Exercise requirements:
Answer with a number only, giving how many lines in the data below include "immobilières".

━━━━

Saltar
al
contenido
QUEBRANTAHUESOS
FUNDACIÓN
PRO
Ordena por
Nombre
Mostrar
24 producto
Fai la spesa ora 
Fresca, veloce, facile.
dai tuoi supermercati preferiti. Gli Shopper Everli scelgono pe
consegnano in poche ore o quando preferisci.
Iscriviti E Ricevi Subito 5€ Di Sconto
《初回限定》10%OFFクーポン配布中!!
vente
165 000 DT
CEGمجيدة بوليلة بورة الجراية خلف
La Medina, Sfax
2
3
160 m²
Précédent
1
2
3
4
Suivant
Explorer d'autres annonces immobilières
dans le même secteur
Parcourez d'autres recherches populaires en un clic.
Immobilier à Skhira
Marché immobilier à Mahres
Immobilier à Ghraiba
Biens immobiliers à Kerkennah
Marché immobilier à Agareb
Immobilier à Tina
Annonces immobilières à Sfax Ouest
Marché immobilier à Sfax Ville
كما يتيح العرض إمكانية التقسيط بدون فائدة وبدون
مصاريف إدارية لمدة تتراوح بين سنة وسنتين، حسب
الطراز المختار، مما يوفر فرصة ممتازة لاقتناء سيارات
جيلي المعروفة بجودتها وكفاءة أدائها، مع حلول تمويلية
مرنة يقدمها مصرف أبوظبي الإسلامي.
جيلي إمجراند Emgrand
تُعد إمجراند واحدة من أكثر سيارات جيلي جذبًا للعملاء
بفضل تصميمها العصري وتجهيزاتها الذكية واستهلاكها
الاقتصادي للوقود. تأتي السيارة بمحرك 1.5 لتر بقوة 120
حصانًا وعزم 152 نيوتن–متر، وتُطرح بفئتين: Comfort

━━━━

Reply to the task:
2